_Task to carry out:_ Copy every line of the records below where the word "Hermosa" occurs.

_Listed entries:_
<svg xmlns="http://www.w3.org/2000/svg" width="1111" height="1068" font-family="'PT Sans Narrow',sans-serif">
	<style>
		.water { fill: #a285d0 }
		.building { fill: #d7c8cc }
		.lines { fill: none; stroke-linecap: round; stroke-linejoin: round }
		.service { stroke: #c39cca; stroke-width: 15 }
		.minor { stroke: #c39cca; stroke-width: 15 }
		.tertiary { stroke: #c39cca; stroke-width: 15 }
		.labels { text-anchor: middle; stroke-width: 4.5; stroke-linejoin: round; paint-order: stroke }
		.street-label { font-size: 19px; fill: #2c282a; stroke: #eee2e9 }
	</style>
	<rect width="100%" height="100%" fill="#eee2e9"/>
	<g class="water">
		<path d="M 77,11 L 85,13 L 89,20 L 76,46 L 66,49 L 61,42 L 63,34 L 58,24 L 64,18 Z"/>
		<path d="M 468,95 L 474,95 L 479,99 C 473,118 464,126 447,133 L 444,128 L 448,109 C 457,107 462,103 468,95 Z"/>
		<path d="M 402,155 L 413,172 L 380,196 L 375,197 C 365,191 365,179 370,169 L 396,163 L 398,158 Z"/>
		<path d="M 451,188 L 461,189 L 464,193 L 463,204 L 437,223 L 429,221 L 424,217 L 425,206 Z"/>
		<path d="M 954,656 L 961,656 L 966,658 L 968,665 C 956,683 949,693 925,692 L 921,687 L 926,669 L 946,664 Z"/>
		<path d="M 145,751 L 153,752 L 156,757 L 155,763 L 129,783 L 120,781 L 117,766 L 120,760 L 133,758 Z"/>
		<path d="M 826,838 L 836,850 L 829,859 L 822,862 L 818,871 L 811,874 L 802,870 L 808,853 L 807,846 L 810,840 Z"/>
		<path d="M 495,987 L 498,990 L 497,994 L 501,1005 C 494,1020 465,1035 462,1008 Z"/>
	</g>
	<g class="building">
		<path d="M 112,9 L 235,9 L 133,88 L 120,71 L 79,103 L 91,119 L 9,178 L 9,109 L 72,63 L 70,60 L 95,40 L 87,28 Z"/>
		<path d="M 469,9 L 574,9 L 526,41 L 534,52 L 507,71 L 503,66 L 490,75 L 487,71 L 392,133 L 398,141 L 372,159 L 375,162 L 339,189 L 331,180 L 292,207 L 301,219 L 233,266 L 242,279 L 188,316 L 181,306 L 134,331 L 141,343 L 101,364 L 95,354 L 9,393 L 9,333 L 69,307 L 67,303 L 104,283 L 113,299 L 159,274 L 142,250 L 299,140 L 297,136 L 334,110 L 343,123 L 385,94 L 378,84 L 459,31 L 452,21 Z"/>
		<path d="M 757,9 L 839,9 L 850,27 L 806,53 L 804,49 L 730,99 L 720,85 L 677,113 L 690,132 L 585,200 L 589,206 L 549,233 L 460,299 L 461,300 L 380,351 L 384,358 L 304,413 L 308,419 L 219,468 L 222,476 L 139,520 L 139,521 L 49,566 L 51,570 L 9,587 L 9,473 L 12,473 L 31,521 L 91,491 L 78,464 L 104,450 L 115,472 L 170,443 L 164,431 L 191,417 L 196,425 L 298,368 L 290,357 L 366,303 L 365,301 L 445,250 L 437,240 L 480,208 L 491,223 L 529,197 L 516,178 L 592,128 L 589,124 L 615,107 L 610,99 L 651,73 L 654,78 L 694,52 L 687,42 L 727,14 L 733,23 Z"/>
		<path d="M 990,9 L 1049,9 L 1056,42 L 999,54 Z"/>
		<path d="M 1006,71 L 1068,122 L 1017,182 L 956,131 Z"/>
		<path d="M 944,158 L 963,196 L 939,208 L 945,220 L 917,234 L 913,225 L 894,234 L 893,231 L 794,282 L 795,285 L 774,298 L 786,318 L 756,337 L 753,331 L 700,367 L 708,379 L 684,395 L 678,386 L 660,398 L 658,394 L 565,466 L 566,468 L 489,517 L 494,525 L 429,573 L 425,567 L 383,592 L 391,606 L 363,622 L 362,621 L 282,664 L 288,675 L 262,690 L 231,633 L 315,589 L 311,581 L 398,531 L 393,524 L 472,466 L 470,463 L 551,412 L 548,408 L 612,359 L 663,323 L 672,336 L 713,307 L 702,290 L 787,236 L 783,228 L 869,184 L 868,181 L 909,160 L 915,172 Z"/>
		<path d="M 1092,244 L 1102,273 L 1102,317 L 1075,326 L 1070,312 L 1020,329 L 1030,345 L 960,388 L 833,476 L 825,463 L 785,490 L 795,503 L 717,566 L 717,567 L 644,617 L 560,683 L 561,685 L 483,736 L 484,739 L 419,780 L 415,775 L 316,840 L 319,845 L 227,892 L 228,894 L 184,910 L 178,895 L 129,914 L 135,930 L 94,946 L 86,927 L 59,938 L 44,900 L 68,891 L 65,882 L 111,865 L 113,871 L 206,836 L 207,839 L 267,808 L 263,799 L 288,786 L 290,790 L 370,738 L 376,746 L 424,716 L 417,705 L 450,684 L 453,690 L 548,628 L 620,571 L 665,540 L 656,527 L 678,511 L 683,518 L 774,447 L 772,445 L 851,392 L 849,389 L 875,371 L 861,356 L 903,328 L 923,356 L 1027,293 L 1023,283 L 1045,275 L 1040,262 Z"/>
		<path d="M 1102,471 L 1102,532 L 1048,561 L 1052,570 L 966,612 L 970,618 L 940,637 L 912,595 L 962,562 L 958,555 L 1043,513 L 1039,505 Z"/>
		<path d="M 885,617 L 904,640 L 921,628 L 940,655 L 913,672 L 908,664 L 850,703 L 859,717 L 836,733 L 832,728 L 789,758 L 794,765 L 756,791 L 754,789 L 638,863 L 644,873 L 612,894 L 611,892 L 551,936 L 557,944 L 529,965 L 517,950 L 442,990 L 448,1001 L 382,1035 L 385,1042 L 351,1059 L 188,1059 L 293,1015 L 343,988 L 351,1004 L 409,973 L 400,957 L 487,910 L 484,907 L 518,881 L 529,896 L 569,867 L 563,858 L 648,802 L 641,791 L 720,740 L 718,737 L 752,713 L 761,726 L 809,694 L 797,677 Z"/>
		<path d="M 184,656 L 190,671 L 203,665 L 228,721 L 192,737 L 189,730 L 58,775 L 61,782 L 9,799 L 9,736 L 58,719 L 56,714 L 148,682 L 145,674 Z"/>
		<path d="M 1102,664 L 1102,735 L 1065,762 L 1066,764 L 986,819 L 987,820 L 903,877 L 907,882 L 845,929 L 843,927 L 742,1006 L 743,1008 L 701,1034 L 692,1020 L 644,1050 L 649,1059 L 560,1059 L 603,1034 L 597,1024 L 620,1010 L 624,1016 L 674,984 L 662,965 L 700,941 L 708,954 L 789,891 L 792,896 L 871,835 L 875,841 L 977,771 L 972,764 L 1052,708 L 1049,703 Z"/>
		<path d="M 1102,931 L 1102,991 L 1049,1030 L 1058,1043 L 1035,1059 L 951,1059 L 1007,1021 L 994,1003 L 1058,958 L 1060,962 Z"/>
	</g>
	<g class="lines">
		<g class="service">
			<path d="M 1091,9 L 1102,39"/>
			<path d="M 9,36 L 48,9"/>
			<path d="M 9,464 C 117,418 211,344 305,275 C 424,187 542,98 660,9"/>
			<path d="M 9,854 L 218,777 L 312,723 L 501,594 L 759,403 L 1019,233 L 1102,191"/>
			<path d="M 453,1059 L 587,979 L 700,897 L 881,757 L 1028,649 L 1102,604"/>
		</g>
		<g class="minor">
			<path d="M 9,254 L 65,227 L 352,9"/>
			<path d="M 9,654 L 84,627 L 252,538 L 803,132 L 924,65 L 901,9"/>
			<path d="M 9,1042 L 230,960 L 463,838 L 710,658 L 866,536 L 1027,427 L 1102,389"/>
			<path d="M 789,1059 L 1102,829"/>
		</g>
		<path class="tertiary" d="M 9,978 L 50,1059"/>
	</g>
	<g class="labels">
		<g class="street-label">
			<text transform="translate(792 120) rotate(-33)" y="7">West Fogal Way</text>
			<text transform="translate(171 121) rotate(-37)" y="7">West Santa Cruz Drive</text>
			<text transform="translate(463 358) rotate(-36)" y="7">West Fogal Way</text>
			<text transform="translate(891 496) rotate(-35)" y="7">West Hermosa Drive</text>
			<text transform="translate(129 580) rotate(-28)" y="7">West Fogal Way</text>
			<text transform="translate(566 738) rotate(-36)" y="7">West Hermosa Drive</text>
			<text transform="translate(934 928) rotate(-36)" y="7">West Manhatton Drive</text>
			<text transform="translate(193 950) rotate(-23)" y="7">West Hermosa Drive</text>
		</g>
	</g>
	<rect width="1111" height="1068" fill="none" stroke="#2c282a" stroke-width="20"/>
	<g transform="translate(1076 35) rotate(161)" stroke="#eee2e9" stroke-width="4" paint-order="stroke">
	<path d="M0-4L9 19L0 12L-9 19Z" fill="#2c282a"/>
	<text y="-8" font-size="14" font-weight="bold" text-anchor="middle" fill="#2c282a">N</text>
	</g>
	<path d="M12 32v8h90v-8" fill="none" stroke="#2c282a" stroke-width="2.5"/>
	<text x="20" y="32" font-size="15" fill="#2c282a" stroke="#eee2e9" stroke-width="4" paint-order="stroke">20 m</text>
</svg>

_Response box:_
			<text transform="translate(891 496) rotate(-35)" y="7">West Hermosa Drive</text>
			<text transform="translate(566 738) rotate(-36)" y="7">West Hermosa Drive</text>
			<text transform="translate(193 950) rotate(-23)" y="7">West Hermosa Drive</text>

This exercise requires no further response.